|SYNDICATION 101... Investors, Part 2
Now we'll cover what questions potential investors will ask when they are considering investing in your radio syndication campaign, along with your answers to them...
"WILL I MAKE MONEY?" Your answer: It depends on how many tools (or funding for the tools) the investor gives you to work with, and how long the investor lets you work with them. Explaining it to them this way allows them to see that they are under control of your marketing.
One trick which may work is something which a lot of music artists use to get investors. They change the pitch from "would you like to invest in me so you can make money?" to "would you like to get credit for helping me get the word out?" This way, the investor is not expecting a return at all... they become more of an executive producer, who is simply paying to build up your awareness, and by attaching his/her name to you, they build up their awareness too. Yes, there are many investors that want to spend money this way.
"WHAT STATIONS IN MY HOMETOWN WILL YOUR SHOW GET ON?" If the investor is in one of the top 30 markets (see Market List HERE), then you would do best to explain to the investor that the big markets are the end-result of, and the beginning point for, your radio syndication.
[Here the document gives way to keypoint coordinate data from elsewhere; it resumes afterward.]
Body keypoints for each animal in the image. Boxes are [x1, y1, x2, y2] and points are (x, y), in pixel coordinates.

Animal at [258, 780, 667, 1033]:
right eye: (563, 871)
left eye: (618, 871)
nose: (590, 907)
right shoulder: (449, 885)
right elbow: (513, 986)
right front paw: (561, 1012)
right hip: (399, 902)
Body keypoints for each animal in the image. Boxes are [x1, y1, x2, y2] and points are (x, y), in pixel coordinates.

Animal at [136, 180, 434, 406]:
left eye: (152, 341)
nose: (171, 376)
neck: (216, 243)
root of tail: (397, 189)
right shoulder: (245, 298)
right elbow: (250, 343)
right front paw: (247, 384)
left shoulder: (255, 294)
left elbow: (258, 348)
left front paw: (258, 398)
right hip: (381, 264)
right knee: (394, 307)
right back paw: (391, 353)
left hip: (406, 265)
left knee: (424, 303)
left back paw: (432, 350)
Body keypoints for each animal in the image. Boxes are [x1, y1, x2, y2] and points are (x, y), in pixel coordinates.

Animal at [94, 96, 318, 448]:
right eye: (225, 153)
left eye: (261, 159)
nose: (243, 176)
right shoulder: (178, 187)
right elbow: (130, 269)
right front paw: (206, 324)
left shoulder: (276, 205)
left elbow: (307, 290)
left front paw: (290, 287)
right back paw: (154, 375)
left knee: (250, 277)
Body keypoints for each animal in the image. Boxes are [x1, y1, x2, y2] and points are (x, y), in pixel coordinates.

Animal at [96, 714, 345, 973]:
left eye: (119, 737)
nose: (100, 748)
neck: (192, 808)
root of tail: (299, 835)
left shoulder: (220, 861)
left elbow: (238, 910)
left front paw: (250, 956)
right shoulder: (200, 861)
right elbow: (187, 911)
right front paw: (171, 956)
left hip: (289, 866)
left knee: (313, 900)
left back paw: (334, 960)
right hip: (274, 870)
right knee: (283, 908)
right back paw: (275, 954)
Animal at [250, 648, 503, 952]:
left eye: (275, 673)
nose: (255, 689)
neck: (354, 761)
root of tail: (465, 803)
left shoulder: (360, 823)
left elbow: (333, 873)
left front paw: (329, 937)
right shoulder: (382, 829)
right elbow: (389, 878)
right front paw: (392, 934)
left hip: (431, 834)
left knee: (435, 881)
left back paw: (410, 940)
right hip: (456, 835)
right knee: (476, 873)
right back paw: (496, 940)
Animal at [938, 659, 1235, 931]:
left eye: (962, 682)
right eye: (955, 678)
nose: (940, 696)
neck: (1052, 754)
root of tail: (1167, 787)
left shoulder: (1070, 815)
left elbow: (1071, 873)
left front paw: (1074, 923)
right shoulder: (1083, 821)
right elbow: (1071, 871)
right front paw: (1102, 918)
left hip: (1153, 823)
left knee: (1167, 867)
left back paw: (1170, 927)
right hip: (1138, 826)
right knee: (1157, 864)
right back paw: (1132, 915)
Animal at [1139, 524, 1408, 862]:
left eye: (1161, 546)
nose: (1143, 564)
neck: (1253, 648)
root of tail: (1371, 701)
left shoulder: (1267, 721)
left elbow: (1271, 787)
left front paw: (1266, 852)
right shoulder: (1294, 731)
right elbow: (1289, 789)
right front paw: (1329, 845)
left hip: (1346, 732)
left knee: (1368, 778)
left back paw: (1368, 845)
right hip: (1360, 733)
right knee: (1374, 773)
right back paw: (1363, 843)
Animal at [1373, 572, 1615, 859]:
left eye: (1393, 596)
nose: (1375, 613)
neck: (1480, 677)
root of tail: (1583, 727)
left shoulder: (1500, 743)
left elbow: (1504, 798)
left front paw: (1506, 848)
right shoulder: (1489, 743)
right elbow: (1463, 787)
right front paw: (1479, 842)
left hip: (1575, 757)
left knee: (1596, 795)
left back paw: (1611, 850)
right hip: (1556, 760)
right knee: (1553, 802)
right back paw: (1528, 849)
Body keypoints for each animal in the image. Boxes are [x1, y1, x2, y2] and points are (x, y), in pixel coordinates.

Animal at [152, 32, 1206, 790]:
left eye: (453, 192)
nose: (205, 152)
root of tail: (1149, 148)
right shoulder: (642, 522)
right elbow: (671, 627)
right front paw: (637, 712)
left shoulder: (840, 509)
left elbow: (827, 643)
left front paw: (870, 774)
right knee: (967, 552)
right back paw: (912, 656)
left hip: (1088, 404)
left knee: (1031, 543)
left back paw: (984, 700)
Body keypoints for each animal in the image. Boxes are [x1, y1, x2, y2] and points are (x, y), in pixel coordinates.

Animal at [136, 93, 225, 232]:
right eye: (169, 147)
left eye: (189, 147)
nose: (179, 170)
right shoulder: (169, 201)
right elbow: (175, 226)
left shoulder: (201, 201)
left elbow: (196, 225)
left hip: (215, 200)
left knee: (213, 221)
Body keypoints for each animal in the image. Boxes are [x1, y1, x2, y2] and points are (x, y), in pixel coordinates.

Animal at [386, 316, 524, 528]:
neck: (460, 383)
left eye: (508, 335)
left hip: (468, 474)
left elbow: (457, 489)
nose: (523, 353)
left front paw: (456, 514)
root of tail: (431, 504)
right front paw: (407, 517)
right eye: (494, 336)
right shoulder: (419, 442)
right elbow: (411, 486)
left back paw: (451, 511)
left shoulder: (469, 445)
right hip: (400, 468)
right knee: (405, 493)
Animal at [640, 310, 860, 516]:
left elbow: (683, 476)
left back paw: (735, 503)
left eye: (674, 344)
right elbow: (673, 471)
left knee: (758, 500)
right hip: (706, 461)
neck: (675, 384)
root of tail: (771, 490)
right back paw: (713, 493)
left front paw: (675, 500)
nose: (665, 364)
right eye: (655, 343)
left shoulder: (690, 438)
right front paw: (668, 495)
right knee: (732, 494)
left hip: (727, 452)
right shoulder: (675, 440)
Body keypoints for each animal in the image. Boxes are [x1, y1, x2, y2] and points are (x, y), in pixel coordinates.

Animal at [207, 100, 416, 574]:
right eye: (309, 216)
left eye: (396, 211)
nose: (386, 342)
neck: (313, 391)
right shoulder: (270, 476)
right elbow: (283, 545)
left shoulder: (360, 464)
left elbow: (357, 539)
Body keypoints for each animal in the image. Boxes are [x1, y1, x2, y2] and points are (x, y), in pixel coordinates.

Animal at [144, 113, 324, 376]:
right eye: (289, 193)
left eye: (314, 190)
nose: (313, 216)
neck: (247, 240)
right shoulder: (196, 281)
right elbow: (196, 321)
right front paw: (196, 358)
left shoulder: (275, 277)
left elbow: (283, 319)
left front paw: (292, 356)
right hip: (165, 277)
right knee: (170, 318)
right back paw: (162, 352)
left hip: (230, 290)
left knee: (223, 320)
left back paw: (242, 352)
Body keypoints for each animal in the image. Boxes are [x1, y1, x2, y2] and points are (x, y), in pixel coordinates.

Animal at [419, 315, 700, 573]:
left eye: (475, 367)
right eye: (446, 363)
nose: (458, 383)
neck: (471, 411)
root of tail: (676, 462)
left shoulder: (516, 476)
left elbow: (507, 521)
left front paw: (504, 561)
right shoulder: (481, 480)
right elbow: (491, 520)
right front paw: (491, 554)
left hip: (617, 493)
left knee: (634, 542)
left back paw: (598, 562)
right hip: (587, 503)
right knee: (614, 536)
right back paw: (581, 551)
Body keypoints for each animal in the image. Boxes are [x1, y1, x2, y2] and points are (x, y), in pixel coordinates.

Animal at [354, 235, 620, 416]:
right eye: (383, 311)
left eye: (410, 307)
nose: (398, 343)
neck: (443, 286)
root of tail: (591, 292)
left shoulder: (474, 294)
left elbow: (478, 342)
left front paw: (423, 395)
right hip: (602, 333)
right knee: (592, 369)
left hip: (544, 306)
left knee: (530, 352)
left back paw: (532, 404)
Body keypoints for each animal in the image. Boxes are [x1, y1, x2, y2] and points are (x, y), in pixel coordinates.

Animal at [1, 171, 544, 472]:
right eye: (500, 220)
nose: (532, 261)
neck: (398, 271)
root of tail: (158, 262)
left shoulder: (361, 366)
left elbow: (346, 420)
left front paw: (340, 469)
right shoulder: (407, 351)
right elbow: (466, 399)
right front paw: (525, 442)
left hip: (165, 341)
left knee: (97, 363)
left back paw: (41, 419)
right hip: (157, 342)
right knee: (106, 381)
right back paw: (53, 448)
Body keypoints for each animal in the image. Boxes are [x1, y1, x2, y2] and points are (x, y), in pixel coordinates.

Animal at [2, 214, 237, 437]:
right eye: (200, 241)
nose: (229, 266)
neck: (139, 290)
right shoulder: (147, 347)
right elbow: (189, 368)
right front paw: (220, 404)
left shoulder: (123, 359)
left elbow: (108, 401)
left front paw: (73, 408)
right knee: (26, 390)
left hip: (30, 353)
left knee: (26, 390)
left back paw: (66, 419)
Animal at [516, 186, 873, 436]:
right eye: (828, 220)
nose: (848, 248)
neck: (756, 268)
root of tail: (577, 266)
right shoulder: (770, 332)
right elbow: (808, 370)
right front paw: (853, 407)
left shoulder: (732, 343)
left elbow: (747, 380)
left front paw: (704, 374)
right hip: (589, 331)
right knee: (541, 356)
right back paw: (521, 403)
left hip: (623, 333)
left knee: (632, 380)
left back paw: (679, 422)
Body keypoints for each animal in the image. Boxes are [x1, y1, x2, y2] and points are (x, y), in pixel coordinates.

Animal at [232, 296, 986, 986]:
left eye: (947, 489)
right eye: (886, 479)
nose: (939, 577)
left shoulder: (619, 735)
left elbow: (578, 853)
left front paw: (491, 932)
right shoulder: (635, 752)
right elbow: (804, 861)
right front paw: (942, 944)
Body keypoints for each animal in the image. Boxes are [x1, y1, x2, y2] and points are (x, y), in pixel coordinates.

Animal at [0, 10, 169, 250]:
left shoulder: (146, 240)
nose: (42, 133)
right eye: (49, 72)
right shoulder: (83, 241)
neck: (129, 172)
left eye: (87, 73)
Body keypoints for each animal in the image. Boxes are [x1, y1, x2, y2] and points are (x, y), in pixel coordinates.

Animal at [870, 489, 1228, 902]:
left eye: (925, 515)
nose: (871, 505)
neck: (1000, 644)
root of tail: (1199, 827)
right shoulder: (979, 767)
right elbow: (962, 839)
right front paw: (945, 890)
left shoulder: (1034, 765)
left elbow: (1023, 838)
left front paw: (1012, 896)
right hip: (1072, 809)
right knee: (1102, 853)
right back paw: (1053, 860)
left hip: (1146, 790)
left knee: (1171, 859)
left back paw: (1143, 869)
Unlike newspapers or the web, all stations in a major market are considered "big". If a station in a major market must be had, you may have to broker it, just to make the investor happy.
If the investor lives in a smaller market, then there is a much greater chance of him hearing your show on a local station within the first year (without having to broker the station.) But still, it's extremely difficult to guarantee a particular station or a particular city, without brokering it. The best way to skirt this issue is to explain that no matter what stations your show ends up on, as long as the signal is hitting places that will benefit the show, then all is well. But don't underestimate the desire of an investor to hear you on a favorite hometown station. It could be the deal breaker.
"HOW MANY STATIONS WILL YOU GET?" This is where it gets fun, because the total number of stations that you get is directly proportional to what size syndication campaign the investor pays for. And here's a twist: If a certain size campaign get's you 10 stations, you might think a campaign twice the size would yield twice the stations... but it doesn't. Instead, it give MORE than twice the results (!), because radio people talk to one another, and the more they start hearing about your good results, the more they'll help convince the tougher stations to come on board too. You won't get this if you don't do enough stations, since when they ask their counterparts if they know anything about you, they'll just hear "no".
"HOW MUCH MONEY DO YOU NEED?" Approach this by finding out if the investor wants to be part of your overall career, or just part of your syndication campaign. Your career has probably been going on for quite a while (which is why you want to be syndicate a show based on it,) so more than likely it's most prudent to just ask for syndication money. The nice thing about doing this is that you can truthfully answer the "will I make money" question by explaining that monetary return is a function of many things... not just the syndication. Thereby you skirt the question of a "return" on the syndication money, and the investor can view your syndication as a small part of your overall career.